= Requirement 1 =
In the R module documentation below, which package provides the `frollmean` function used for rolling averages?
= Requirement 2 =
Continue the R module documentation from where it stops.

= Excerpt to read =
The module depends on the following R packages:
- `data.table` - High-performance data manipulation, aggregation, and rolling window calculations (`frollmean` for rolling averages)
- `zoo` - Loaded for time-series utilities
- `lubridate` - Date handling (`month()`, `year()`) used for the same-month-last-year fallback

??? “1. apply_adjustments()

Core function that implements the adjustment logic for a single scenario.
**Purpose**:
Replaces outlier and/or incomplete values using rolling averages and historical patterns.
**Parameters**:
- `raw_data` (data.table): Original HMIS data with service counts
- `completeness_data` (data.table): Completeness flags from Module 1
- `outlier_data` (data.table): Outlier flags from Module 1
- `adjust_outliers` (logical): Whether to apply outlier adjustment
- `adjust_completeness` (logical): Whether to apply completeness adjustment
**Returns**:
data.table with adjusted values in `count_working` column and adjustment metadata
**Key operations**:
1. Merges input datasets by `facility_id`, `indicator_common_id`, and `period_id`
2. Converts `period_id` to dates for temporal ordering
3. Calculates rolling averages (centered, forward, backward) for valid values
4. Applies adjustment hierarchy based on data availability
5. Tracks adjustment method used for each replaced value

??? “2. apply_adjustments_scenarios()

Wrapper function that runs adjustments across all four scenarios.
**Purpose**:
Applies the adjustment logic under different combinations of outlier and completeness adjustments.
**Parameters**:
- `raw_data` (data.table): Original HMIS data
- `completeness_data` (data.table): Completeness flags
- `outlier_data` (data.table): Outlier flags
**Returns**:
data.table with four `count_final_*` columns, one per scenario
**Scenarios processed**:
1. `none`: No adjustments (baseline)

= Recorded data =
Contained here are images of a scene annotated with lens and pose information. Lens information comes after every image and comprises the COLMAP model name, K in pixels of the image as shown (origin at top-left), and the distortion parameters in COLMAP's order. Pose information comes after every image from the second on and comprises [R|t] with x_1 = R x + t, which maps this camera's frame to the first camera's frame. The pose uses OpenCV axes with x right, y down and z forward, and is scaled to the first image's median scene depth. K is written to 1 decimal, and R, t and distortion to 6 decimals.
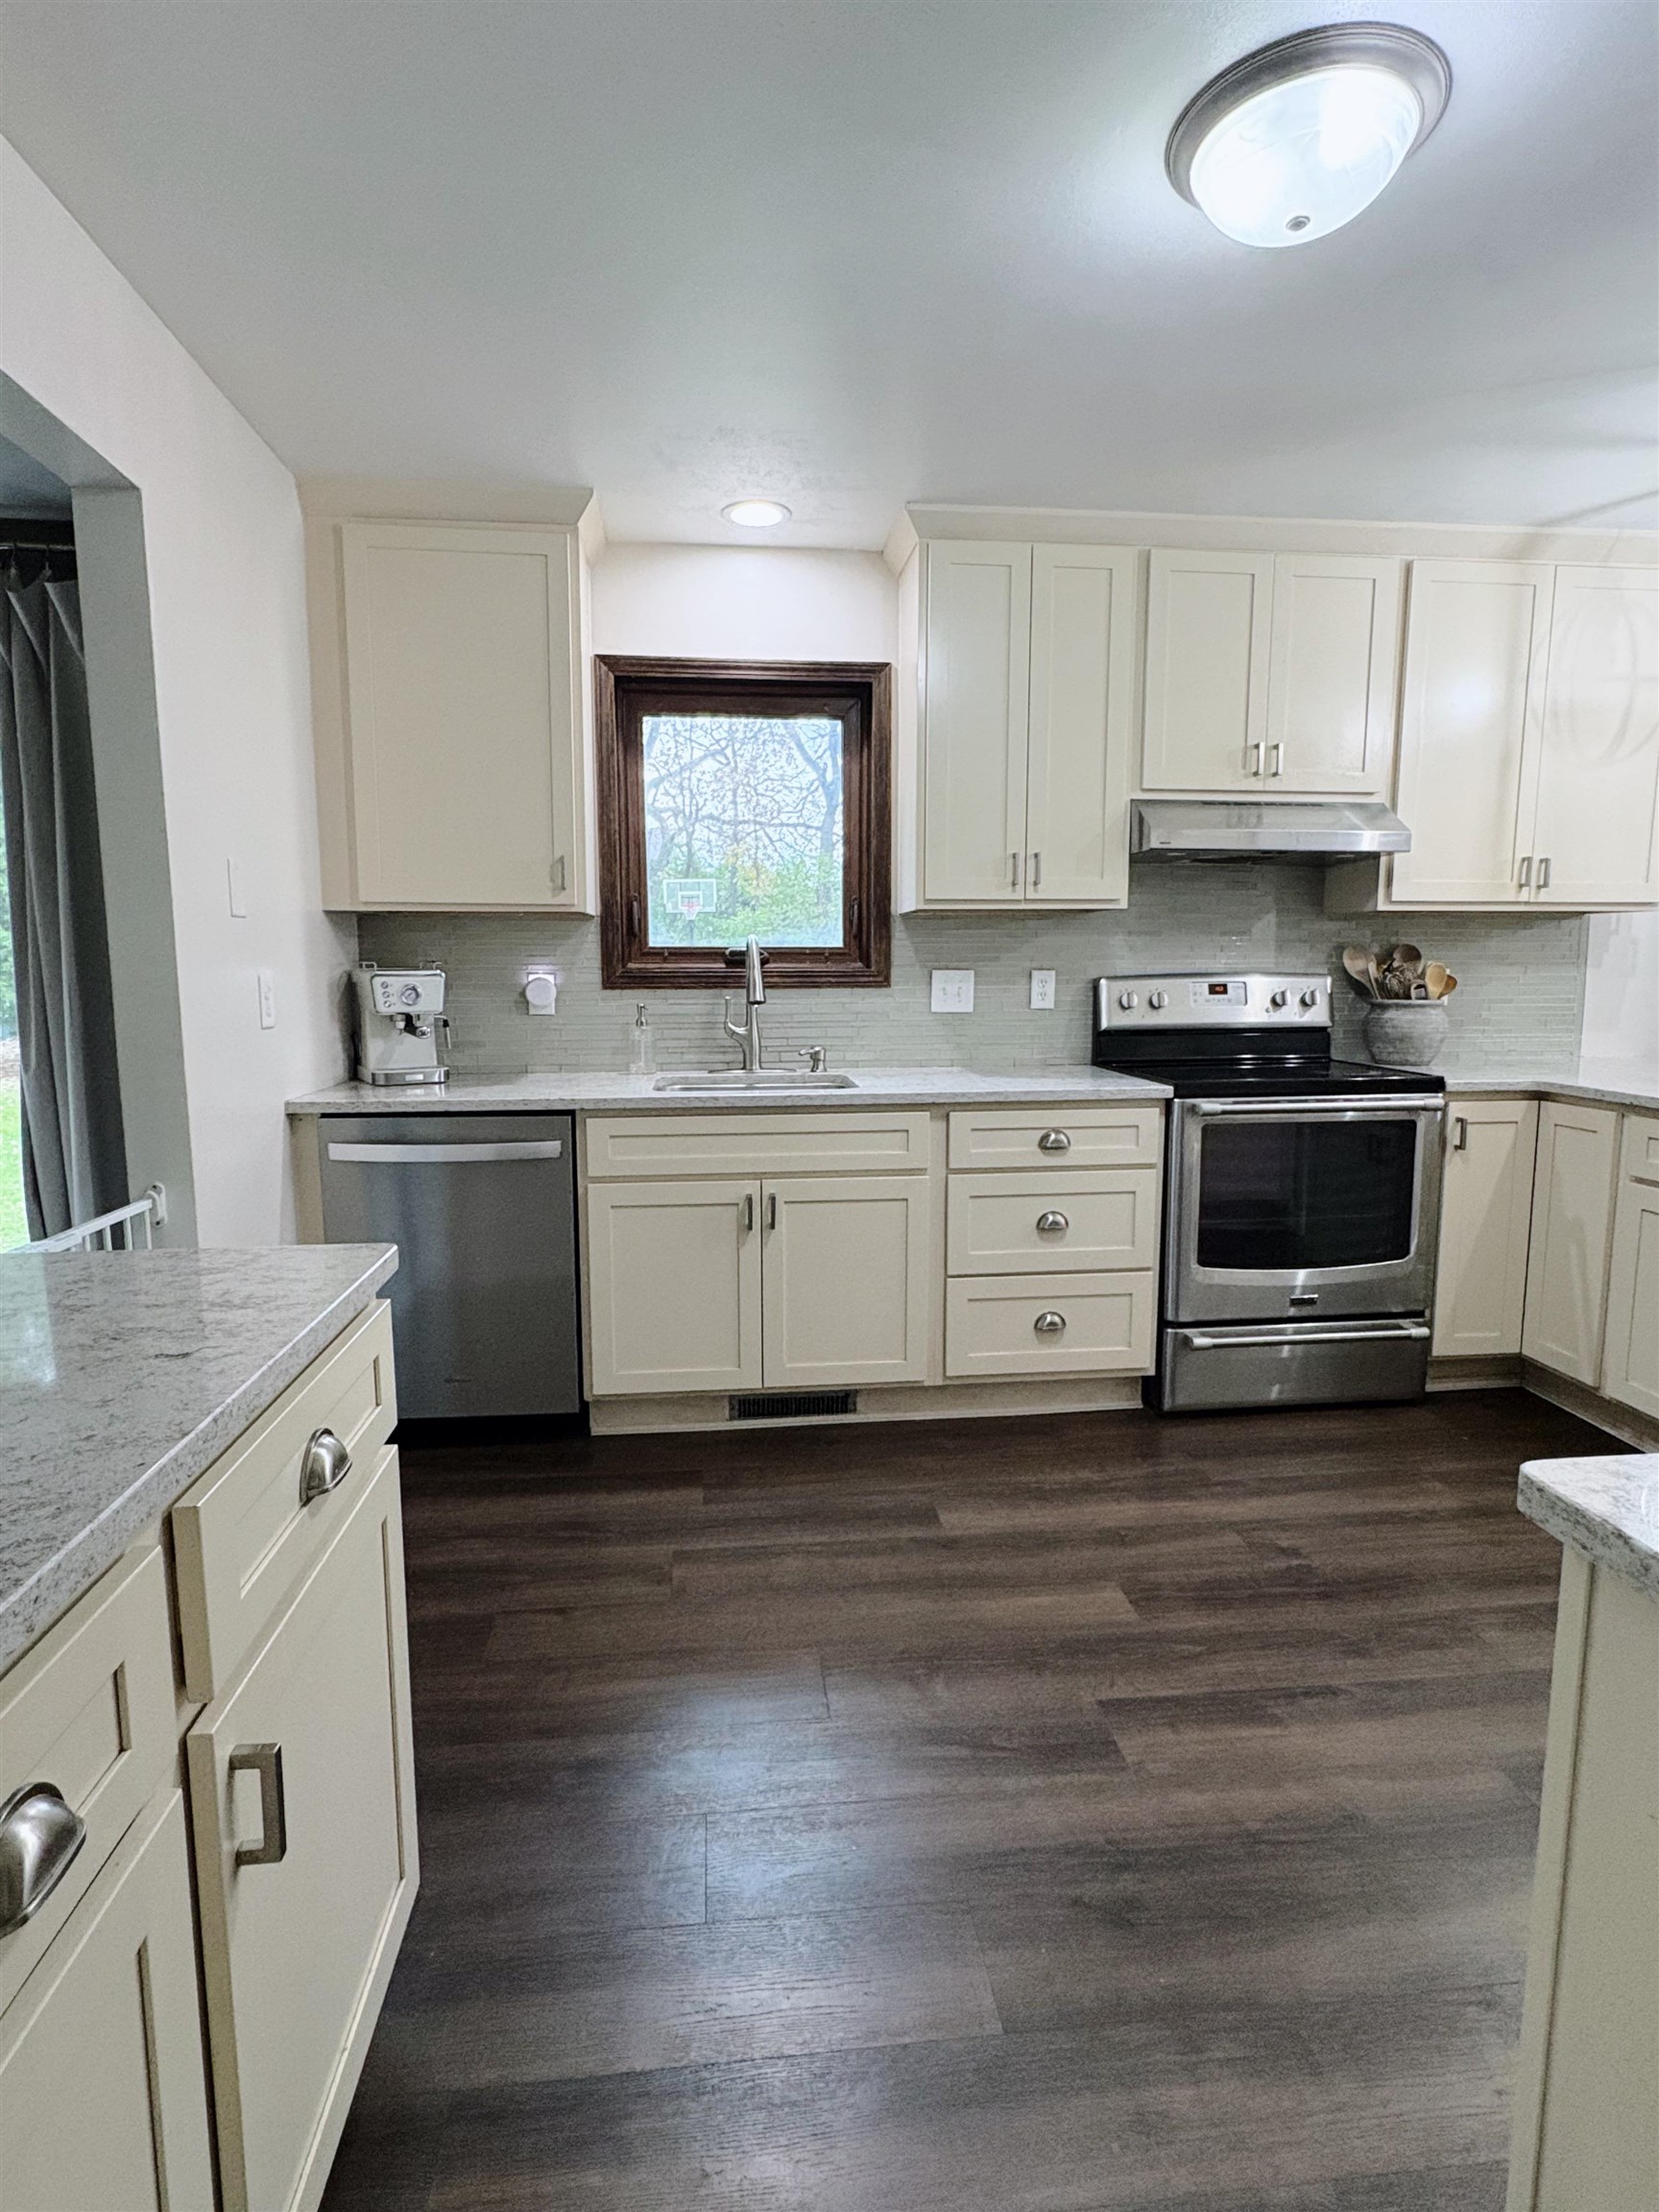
lens RADIAL K [[1127.2, 0, 829.5], [0, 1127.2, 1106.0], [0, 0, 1]] dist [0.002730, 0.001401]
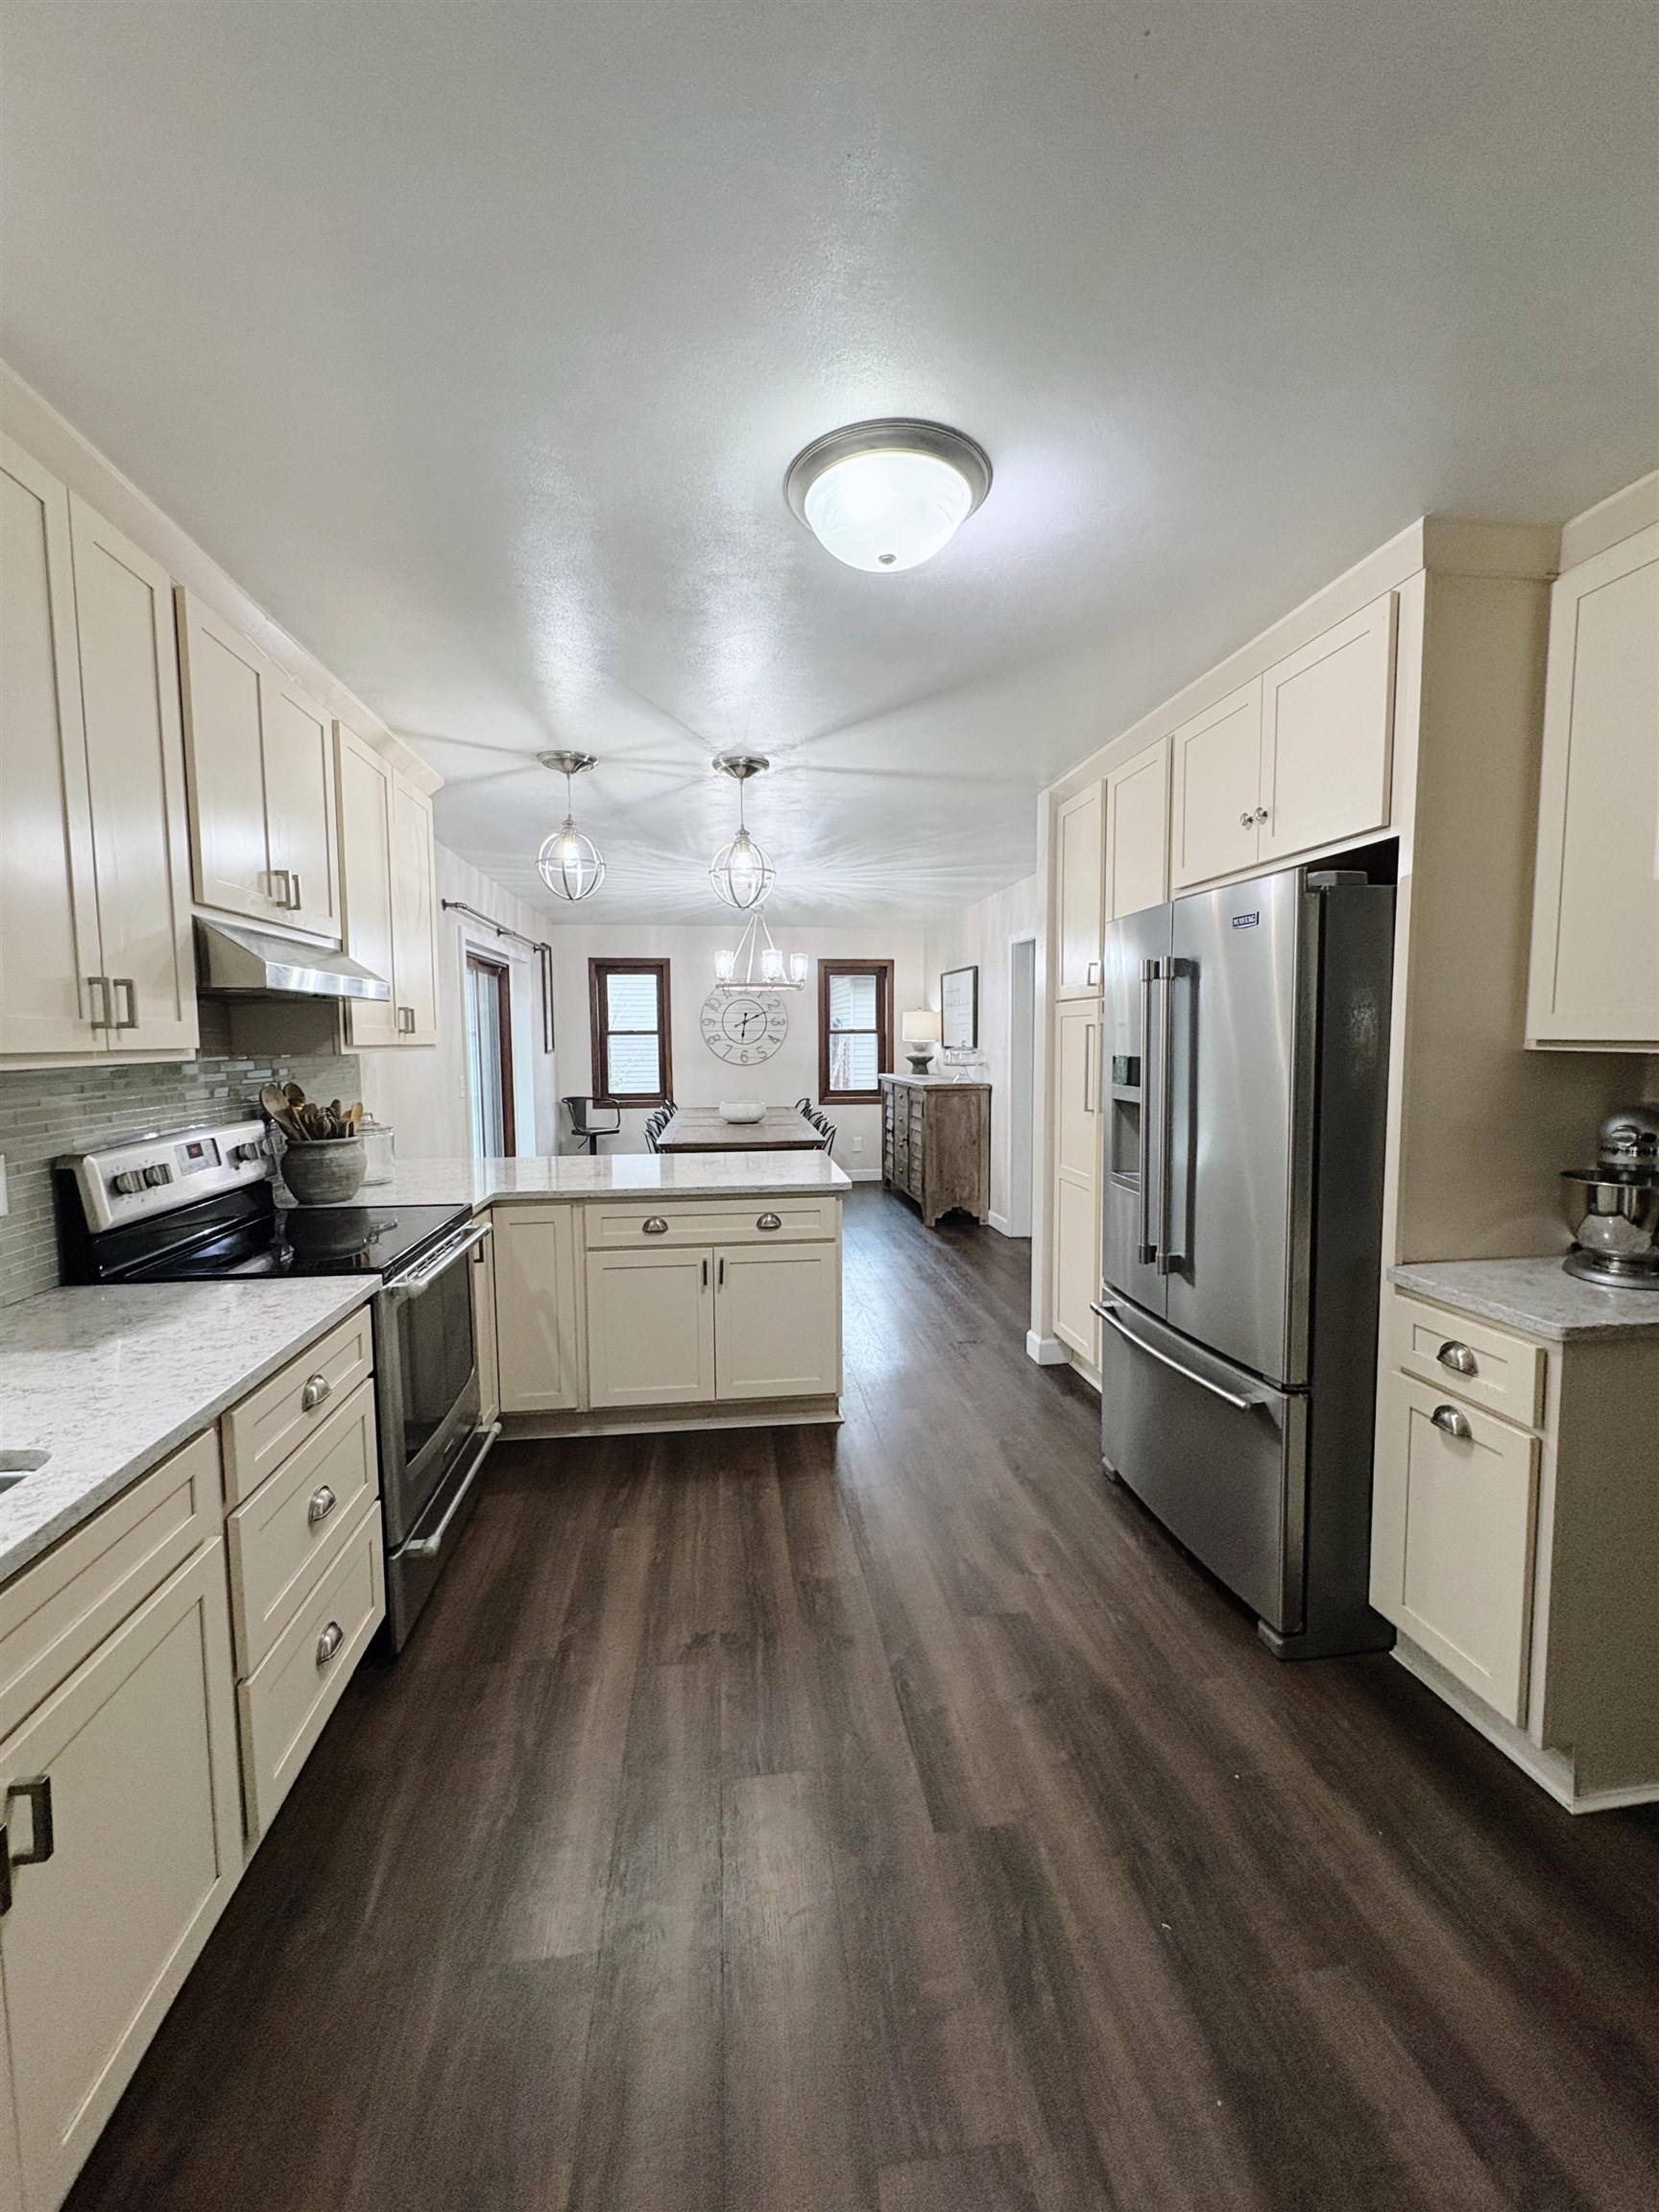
lens RADIAL K [[880.6, 0, 829.5], [0, 880.6, 1106.0], [0, 0, 1]] dist [-0.000441, 0.000144]
pose [[-0.019328, -0.075477, 0.996960, -0.333245], [0.132922, 0.988101, 0.077383, -0.141211], [-0.990938, 0.134014, -0.009065, 0.627244]]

= Final answer 1 =
`data.table`

= Final answer 2 =
2. `outliers`: Outlier adjustment only
3. `completeness`: Completeness adjustment only
4. `both`: Sequential outlier then completeness adjustment
**Processing logic**:
- Calls `apply_adjustments()` once per scenario
- Preserves the raw `count` for indicators matching the `death|still_birth` regex and for low-volume indicators (overwriting any scenario-specific `count_working`)
- Merges all scenario results into a single wide-format table with four `count_final_*` columns

??? “Outlier adjustment methodology”

Outlier adjustment is applied to any facility-month value flagged in Module 1 (`outlier_flag == 1`). The goal is to replace these outlier values using valid historical data from the same facility and indicator.
**Statistical approach**:
Rolling averages are used to estimate expected values. A rolling average (also called moving average) is the mean of a set of time periods surrounding the target period. This technique smooths short-term fluctuations and highlights longer-term trends.
**Valid values definition**:
Only values meeting ALL of the following criteria are used in calculations:
- `!is.na(count)` (non-missing)
- `outlier_flag == 0` (not flagged as outlier)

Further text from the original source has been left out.